Extracted material START

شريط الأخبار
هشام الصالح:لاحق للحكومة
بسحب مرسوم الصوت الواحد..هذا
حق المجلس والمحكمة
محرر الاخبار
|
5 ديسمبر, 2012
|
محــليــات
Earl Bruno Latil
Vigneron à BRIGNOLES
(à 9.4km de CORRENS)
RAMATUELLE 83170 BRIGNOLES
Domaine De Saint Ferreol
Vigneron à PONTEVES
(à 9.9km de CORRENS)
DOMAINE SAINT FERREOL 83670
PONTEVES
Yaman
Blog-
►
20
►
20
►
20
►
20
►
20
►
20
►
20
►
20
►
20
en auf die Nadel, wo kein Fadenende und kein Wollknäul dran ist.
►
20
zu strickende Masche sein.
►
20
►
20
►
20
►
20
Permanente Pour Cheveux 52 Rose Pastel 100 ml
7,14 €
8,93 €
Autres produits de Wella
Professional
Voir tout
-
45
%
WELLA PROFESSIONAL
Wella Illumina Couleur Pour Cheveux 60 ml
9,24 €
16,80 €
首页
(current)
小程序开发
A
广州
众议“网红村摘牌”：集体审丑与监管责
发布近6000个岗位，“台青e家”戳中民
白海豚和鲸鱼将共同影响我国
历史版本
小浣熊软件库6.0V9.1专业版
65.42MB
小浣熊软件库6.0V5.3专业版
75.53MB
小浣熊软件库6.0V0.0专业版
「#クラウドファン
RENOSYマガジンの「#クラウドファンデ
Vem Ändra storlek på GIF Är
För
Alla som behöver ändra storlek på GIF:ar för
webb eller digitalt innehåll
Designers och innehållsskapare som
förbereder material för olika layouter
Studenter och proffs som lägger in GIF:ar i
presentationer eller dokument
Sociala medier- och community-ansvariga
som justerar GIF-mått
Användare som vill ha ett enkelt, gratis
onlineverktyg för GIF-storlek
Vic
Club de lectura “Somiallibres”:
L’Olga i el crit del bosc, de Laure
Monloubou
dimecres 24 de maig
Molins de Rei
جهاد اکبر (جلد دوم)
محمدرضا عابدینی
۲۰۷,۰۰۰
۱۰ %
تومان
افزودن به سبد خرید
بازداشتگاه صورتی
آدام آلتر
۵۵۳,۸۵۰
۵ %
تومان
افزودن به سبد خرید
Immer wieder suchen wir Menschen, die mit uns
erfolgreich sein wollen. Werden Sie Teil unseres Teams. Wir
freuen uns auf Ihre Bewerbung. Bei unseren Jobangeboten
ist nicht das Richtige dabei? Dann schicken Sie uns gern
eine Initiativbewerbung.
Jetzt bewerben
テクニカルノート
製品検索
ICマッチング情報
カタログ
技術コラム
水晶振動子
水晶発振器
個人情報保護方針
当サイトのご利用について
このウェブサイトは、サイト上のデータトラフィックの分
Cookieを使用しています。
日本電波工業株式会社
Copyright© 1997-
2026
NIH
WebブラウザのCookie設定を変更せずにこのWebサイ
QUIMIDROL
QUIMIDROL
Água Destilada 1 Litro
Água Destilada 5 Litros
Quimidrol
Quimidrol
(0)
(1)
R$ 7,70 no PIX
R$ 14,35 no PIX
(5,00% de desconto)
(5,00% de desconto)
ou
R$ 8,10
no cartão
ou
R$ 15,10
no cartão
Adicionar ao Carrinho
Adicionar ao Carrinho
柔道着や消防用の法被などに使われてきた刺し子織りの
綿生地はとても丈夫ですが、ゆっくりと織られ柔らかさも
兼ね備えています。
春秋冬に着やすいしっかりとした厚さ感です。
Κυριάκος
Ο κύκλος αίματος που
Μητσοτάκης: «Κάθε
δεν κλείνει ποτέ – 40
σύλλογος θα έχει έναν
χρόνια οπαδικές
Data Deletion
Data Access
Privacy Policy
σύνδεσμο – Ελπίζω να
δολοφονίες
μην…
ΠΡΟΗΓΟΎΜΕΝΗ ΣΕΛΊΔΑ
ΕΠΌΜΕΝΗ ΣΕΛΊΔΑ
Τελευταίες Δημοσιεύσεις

Extracted material END

» Work to be completed: What is needed is a word-for-word copy of all the entries.

» Output of the exercise:
شريط الأخبار
هشام الصالح:لاحق للحكومة
بسحب مرسوم الصوت الواحد..هذا
حق المجلس والمحكمة
محرر الاخبار
|
5 ديسمبر, 2012
|
محــليــات
Earl Bruno Latil
Vigneron à BRIGNOLES
(à 9.4km de CORRENS)
RAMATUELLE 83170 BRIGNOLES
Domaine De Saint Ferreol
Vigneron à PONTEVES
(à 9.9km de CORRENS)
DOMAINE SAINT FERREOL 83670
PONTEVES
Yaman
Blog-
►
20
►
20
►
20
►
20
►
20
►
20
►
20
►
20
►
20
en auf die Nadel, wo kein Fadenende und kein Wollknäul dran ist.
►
20
zu strickende Masche sein.
►
20
►
20
►
20
►
20
Permanente Pour Cheveux 52 Rose Pastel 100 ml
7,14 €
8,93 €
Autres produits de Wella
Professional
Voir tout
-
45
%
WELLA PROFESSIONAL
Wella Illumina Couleur Pour Cheveux 60 ml
9,24 €
16,80 €
首页
(current)
小程序开发
A
广州
众议“网红村摘牌”：集体审丑与监管责
发布近6000个岗位，“台青e家”戳中民
白海豚和鲸鱼将共同影响我国
历史版本
小浣熊软件库6.0V9.1专业版
65.42MB
小浣熊软件库6.0V5.3专业版
75.53MB
小浣熊软件库6.0V0.0专业版
「#クラウドファン
RENOSYマガジンの「#クラウドファンデ
Vem Ändra storlek på GIF Är
För
Alla som behöver ändra storlek på GIF:ar för
webb eller digitalt innehåll
Designers och innehållsskapare som
förbereder material för olika layouter
Studenter och proffs som lägger in GIF:ar i
presentationer eller dokument
Sociala medier- och community-ansvariga
som justerar GIF-mått
Användare som vill ha ett enkelt, gratis
onlineverktyg för GIF-storlek
Vic
Club de lectura “Somiallibres”:
L’Olga i el crit del bosc, de Laure
Monloubou
dimecres 24 de maig
Molins de Rei
جهاد اکبر (جلد دوم)
محمدرضا عابدینی
۲۰۷,۰۰۰
۱۰ %
تومان
افزودن به سبد خرید
بازداشتگاه صورتی
آدام آلتر
۵۵۳,۸۵۰
۵ %
تومان
افزودن به سبد خرید
Immer wieder suchen wir Menschen, die mit uns
erfolgreich sein wollen. Werden Sie Teil unseres Teams. Wir
freuen uns auf Ihre Bewerbung. Bei unseren Jobangeboten
ist nicht das Richtige dabei? Dann schicken Sie uns gern
eine Initiativbewerbung.
Jetzt bewerben
テクニカルノート
製品検索
ICマッチング情報
カタログ
技術コラム
水晶振動子
水晶発振器
個人情報保護方針
当サイトのご利用について
このウェブサイトは、サイト上のデータトラフィックの分
Cookieを使用しています。
日本電波工業株式会社
Copyright© 1997-
2026
NIH
WebブラウザのCookie設定を変更せずにこのWebサイ
QUIMIDROL
QUIMIDROL
Água Destilada 1 Litro
Água Destilada 5 Litros
Quimidrol
Quimidrol
(0)
(1)
R$ 7,70 no PIX
R$ 14,35 no PIX
(5,00% de desconto)
(5,00% de desconto)
ou
R$ 8,10
no cartão
ou
R$ 15,10
no cartão
Adicionar ao Carrinho
Adicionar ao Carrinho
柔道着や消防用の法被などに使われてきた刺し子織りの
綿生地はとても丈夫ですが、ゆっくりと織られ柔らかさも
兼ね備えています。
春秋冬に着やすいしっかりとした厚さ感です。
Κυριάκος
Ο κύκλος αίματος που
Μητσοτάκης: «Κάθε
δεν κλείνει ποτέ – 40
σύλλογος θα έχει έναν
χρόνια οπαδικές
Data Deletion
Data Access
Privacy Policy
σύνδεσμο – Ελπίζω να
δολοφονίες
μην…
ΠΡΟΗΓΟΎΜΕΝΗ ΣΕΛΊΔΑ
ΕΠΌΜΕΝΗ ΣΕΛΊΔΑ
Τελευταίες Δημοσιεύσεις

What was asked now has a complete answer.